Human evolution may have been influenced by dietary practices.  Big brains may have advantages, but they also make outsized demands for energy.  Several factors, including increasing the amount of meat in the diet or adopting the practice of cooking foods, may have made larger brains feasible evolutionarily.  As hominid brains grew over time, gut sizes decreased, perhaps reflecting dietary alterations and improved efficiency of nutrient extraction yielded by cooking (1).  The cooking-big brain hypothesis is intriguing, but tentative because it is unclear how far back in time our ancestors began to control fire or use it for food preparation (1).

Ideas as to how evolutionary change is driven are undergoing radical revision.  A growing body of evidence suggests the evolution of multicellular plants and animals is influenced strongly by their microbiomes, the populations of microorganisms found on or within them (2).  The collective activities of the microbiome are essential to our health and well being and while these vital partnerships are stable, they are not necessarily eternal.  Humans have been actively altering the microbial ecology of their internal and external environments by changing dietary practices, animal husbandry, agriculture and medical procedures (3).  The net effect has been a clear decrease in the species diversity of our microbiomes (3, 4).  This correlation has led to the hypothesis that the consequences of losing some of our microbial partners may be surges in chronic diseases, allergies and obesity. 

Our intestinal microbiomes react quickly to environmental factors such as dietary inputs (4, 5).  While it has long been appreciated some gut bacterial populations are healthful, evidence is also building that perturbing conditions may allow destructive communities to become established.  For example, antibiotic treatments sometimes produce catastrophic bowel disease due to the abnormal growth of the bacterium Clostridium difficile.  It is now being recognized that the impacts of gut microbe metabolic activities reach all the way to the brain (6).  Epidemiologists have noted diets high in saturated fats and sugar are linked to higher risk of Alzheimer’s disease development (7).  Several studies support the idea that gastrointestinal bacteria play a (still mysterious) role in promoting Parkinson’s disease pathology (8).  Perhaps certain neurological diseases reflect the fact that we are not properly caring for our microbial partners.      

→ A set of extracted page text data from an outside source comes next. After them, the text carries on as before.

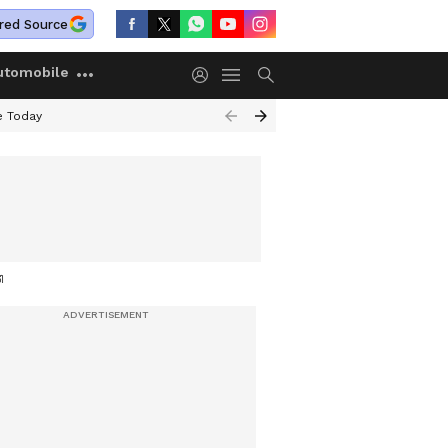
red Source
utomobile
e Today
ി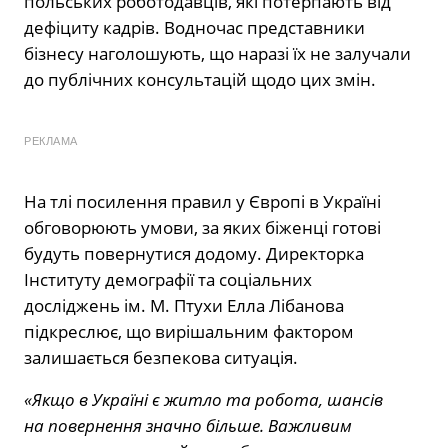
польських роботодавців, які потерпають від
дефіциту кадрів. Водночас представники
бізнесу наголошують, що наразі їх не залучали
до публічних консультацій щодо цих змін.
РЕКЛАМА
На тлі посилення правил у Європі в Україні
обговорюють умови, за яких біженці готові
будуть повернутися додому. Директорка
Інституту демографії та соціальних
досліджень ім. М. Птухи Елла Лібанова
підкреслює, що вирішальним фактором
залишається безпекова ситуація.
«Якщо в Україні є житло та робота, шансів
на повернення значно більше. Важливим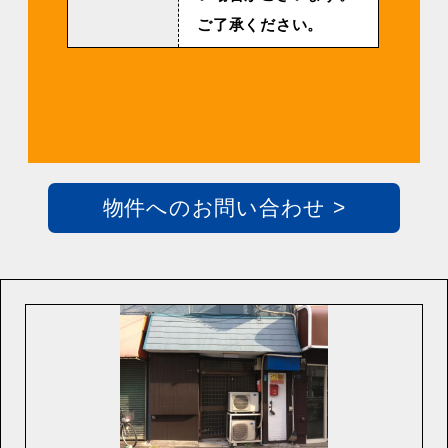
ご了承ください。
物件へのお問い合わせ >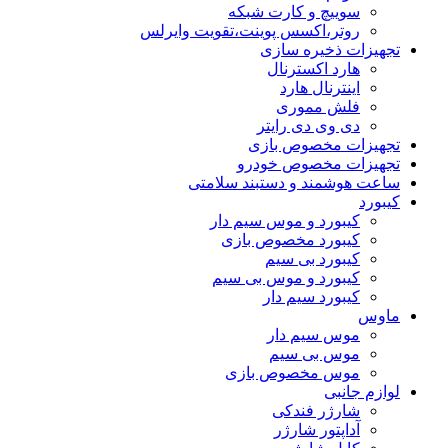
سوییچ و کارت شبکه
روتر،اکسس پوینت،تقویت وایرلس
تجهیزات ذخیره سازی
هارد اکسترنال
اینترنال هارد
فلش مموری
دی وی دی رایتر
تجهیزات مخصوص بازی
تجهیزات مخصوص خودرو
ساعت هوشمند و دستبند سلامتی
کیبورد
کیبورد و موس سیم دار
کیبورد مخصوص بازی
کیبورد بی سیم
کیبورد و موس بی سیم
کیبورد سیم دار
ماوس
موس سیم دار
موس بی سیم
موس مخصوص بازی
لوازم جانبی
شارژر فندکی
آداپتور شارژر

What our ancestors ate long ago may have been a key factor promoting the emergence of big brains.  What we choose to eat today influences how those magnificent brains function.   

‘Would you like fries with that?’

The next time you hear that question take a moment to ponder its true significance. It might be the sound of evolution in progress. 


(1) J. Adler. 2013.  Why Fire Makes Us Human.  Smithsonian Magazine, June 2013.

(2) E. Rosenberg and I. Zilber-Rosenberg. 2016.  Microbes Drive Evolution of Animals and Plants: The Hologenome Concept.  mBio 7(2):e01395-15.

(3) A. Coghlan.   Microbial Mass Extinctions Were Kicked Off by Human Evolution.  New Scientist Daily News, 20 June 2016.

(4) A. Gibbons. 2016.  Microbes In Our Guts Have Been With Us for Millions of Years.  Science, 21 July 2016.

(5) N. Voreades, A. Kozil and T. L. Weir. 2014.  Diet and the Development of the Human Intestinal Microbiome.  Frontiers in Microbiology, 22 September 2014.

(6) D. Kohn. 2015.  When Gut Bacteria Change Brain Function.  The Atlantic, 24 June 2015.

(7) The Alzheimer’s Association. Prevention and Risk of Alzheimer’s and Dementia.

(8) D. Erny and M. Prinz. 2017.  Microbiology:  Gut Microbes Augment Neurodegeneration.  Nature 544:304-305, 20 April 2017.